Vladimir Nabokov, Autor des Romans „Lolita“, hat einmal gesagt, dass Themen in der Literatur gar nicht so wichtig sind. Entscheidend seien die befriedigenden Details. Nabokov ging gar soweit zu fordern, diese Details zu liebkosen. Doch gerade diese Details lässt Wiersch in „Havelwasser“ vermissen.

Ob der halbitalienische Hauptkommissar Andrea Manzetti – eine etwas plump wirkende Anspielung auf Commissario Brunetti aus der erfolgreichen Kriminalromanreihe der Autorin Donna Leon – und dessen Familie. Ob Gerichtsmediziner Bremer, Polizeipräsident Ole Claasen oder Manzettis Assistentin Sonja, diese Personen bleiben gesichtslos. Und genauso wie Wiersch bei den Personen darauf verzichtet, sie durch Details zu beschreiben und dadurch den Leser näher zu bringen, verzichtet er auf jegliche Beschreibung von Atmosphäre. Ob Ermittlungen an der Havel, Manzettis gedankenverlorene Spaziergänge durch Brandenburg oder Besuche in den Wohnungen Betroffener oder Verdächtiger, es entstehen einfach keine Bilder im Kopf des Lesers. Hinzu kommt das ständige Moralisieren.

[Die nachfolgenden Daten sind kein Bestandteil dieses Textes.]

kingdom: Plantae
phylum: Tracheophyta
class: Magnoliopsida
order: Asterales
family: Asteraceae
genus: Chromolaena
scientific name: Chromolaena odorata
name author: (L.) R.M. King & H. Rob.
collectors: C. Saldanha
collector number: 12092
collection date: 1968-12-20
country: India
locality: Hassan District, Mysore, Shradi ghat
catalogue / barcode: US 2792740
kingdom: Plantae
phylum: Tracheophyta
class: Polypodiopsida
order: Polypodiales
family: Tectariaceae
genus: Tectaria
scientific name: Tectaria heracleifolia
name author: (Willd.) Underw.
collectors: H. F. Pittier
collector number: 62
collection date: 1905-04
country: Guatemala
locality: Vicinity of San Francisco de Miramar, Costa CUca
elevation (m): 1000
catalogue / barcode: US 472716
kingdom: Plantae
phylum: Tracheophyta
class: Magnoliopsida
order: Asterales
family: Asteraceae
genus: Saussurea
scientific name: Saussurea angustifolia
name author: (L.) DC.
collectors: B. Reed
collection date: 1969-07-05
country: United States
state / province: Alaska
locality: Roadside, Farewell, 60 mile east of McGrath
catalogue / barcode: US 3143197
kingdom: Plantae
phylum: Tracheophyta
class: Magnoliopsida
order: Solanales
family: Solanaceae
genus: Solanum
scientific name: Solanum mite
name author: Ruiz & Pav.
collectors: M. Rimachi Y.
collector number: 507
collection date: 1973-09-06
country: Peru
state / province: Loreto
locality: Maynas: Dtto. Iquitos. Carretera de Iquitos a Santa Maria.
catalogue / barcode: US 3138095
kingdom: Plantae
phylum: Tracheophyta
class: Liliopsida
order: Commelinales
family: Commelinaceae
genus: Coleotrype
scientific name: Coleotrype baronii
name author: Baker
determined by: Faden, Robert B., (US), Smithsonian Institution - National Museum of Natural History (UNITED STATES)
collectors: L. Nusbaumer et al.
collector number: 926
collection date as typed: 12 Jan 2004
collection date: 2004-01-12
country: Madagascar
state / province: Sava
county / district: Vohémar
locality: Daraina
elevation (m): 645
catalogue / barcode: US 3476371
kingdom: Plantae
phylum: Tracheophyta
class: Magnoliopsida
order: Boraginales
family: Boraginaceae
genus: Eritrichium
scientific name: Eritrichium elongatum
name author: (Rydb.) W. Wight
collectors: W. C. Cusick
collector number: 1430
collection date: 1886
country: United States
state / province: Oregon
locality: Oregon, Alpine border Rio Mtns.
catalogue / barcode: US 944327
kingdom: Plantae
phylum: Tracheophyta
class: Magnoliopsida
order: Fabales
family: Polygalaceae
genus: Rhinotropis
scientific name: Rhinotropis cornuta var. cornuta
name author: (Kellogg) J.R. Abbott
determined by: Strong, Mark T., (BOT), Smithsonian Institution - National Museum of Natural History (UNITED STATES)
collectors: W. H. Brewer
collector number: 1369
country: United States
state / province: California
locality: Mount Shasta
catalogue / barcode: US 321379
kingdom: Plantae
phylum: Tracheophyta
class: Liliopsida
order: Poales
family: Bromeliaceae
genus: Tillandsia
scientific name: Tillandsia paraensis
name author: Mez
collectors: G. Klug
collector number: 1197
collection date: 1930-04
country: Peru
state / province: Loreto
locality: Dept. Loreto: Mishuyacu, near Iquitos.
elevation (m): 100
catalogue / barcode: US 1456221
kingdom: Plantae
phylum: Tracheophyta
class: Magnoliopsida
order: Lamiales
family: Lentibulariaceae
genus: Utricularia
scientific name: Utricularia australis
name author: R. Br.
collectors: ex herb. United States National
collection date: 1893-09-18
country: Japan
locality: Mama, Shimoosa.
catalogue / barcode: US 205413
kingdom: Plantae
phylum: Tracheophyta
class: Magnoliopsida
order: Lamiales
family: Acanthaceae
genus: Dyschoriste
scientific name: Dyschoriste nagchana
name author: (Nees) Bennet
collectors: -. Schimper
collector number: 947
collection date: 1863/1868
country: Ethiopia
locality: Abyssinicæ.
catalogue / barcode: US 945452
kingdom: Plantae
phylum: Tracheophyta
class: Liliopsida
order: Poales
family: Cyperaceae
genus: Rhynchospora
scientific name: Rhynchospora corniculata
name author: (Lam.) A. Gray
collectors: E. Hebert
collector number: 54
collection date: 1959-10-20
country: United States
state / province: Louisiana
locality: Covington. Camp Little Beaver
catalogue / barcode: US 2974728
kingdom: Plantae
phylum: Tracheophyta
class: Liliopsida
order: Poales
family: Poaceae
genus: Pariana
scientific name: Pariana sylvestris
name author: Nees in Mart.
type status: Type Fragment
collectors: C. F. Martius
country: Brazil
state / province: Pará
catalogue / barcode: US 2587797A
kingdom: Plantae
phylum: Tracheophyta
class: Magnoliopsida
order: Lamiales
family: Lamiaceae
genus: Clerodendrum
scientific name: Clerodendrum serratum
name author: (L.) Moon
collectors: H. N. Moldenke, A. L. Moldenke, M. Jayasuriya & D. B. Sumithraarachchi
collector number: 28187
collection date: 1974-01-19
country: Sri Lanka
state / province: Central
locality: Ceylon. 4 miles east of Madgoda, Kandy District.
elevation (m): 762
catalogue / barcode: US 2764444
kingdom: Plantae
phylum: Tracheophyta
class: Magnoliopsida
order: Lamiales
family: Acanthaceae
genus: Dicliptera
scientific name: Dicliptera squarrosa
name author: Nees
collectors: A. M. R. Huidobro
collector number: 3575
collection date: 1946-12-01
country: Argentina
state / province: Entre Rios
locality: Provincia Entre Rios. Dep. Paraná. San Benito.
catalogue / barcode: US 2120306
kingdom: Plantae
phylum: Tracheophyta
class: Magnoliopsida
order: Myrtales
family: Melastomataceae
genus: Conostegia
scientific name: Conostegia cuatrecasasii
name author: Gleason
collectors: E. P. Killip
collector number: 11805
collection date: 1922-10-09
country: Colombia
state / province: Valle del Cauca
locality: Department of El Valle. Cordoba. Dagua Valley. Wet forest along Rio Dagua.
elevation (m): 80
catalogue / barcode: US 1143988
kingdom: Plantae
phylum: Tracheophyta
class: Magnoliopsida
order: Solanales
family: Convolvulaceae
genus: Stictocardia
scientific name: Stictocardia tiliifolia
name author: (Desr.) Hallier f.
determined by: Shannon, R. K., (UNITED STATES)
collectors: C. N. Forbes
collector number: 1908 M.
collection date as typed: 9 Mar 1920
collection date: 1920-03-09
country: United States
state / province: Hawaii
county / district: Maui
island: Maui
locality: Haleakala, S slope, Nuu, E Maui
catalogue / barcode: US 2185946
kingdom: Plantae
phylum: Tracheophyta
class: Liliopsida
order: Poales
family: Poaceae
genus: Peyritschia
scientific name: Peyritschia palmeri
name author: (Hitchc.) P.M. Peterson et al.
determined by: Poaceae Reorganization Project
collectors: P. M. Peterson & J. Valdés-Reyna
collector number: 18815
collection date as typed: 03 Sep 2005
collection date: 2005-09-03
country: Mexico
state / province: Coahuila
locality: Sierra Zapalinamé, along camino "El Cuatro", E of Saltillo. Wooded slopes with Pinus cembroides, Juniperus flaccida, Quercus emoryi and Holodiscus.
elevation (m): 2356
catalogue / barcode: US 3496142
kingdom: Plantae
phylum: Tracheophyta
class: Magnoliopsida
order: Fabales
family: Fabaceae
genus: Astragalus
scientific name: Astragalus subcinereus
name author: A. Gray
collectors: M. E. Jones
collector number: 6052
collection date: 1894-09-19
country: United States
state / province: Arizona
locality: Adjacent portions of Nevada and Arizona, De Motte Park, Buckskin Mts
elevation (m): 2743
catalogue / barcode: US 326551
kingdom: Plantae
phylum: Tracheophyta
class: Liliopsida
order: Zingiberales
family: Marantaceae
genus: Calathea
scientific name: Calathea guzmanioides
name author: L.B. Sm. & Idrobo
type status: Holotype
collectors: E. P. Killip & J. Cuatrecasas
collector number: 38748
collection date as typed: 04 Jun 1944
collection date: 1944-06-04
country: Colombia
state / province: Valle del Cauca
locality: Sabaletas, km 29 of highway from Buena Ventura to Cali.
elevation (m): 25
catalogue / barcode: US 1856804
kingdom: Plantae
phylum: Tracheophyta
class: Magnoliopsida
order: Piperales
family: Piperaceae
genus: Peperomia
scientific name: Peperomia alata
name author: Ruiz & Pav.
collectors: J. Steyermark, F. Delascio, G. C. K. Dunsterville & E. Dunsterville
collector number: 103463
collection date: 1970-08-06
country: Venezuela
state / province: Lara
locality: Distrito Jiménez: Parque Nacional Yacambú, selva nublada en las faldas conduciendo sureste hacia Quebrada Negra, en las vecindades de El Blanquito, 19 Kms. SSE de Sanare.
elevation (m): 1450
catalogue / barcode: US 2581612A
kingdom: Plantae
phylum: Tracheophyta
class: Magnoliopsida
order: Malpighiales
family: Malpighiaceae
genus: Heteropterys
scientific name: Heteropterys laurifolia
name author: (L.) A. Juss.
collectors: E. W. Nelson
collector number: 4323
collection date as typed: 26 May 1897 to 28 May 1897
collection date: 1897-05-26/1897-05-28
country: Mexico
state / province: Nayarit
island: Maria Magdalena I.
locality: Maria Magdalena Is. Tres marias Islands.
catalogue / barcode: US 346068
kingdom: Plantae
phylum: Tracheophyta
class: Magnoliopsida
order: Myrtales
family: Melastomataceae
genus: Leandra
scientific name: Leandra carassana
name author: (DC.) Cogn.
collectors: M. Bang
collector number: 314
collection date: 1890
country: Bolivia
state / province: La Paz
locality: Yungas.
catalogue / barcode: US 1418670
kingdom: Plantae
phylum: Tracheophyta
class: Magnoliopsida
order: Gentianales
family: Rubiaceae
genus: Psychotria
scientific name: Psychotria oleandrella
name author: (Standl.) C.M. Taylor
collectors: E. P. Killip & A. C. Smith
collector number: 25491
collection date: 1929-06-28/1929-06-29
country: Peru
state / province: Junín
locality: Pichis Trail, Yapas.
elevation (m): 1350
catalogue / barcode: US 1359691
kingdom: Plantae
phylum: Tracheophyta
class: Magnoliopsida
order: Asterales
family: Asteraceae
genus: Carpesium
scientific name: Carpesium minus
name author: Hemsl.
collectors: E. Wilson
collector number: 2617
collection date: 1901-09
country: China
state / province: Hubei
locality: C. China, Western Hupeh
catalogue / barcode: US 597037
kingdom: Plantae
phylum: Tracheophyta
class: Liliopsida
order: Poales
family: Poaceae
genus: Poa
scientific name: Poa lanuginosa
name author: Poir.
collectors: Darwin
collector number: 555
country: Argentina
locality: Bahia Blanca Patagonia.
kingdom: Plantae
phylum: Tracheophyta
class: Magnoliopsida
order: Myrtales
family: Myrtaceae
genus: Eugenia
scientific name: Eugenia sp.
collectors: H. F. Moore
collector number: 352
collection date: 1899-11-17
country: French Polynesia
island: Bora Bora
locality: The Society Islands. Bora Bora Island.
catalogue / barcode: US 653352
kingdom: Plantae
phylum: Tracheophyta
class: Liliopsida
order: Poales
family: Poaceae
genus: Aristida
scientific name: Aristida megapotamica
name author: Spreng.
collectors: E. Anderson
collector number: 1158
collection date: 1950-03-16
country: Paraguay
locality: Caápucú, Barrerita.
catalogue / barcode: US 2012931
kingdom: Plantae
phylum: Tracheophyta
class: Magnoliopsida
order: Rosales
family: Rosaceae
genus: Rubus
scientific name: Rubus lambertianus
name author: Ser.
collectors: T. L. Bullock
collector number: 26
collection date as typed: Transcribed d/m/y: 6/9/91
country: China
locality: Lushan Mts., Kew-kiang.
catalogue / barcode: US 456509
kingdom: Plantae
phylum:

Ob Bildungspolitik, rüpelhafte Jugendliche, fremdenfeindliche Äußerungen oder ein fehlendes Rauchverbot in den Gaststätten, fast auf jeder Seite lässt Wiersch durch Manzetti moralische Kommentare zu gesellschaftlichen Problemen abgeben. Nötig hat „Havelwasser“ derartige Einschübe nicht. In der Figur Manzettis und seiner Mitmenschen steckt genug Potenzial, um wirklich gute Kriminalliteratur daraus zu machen. Jean Wiersch hat das Zeug dazu, das zeigt er trotz aller Mängel mit seinem Debüt „Havelwasser“.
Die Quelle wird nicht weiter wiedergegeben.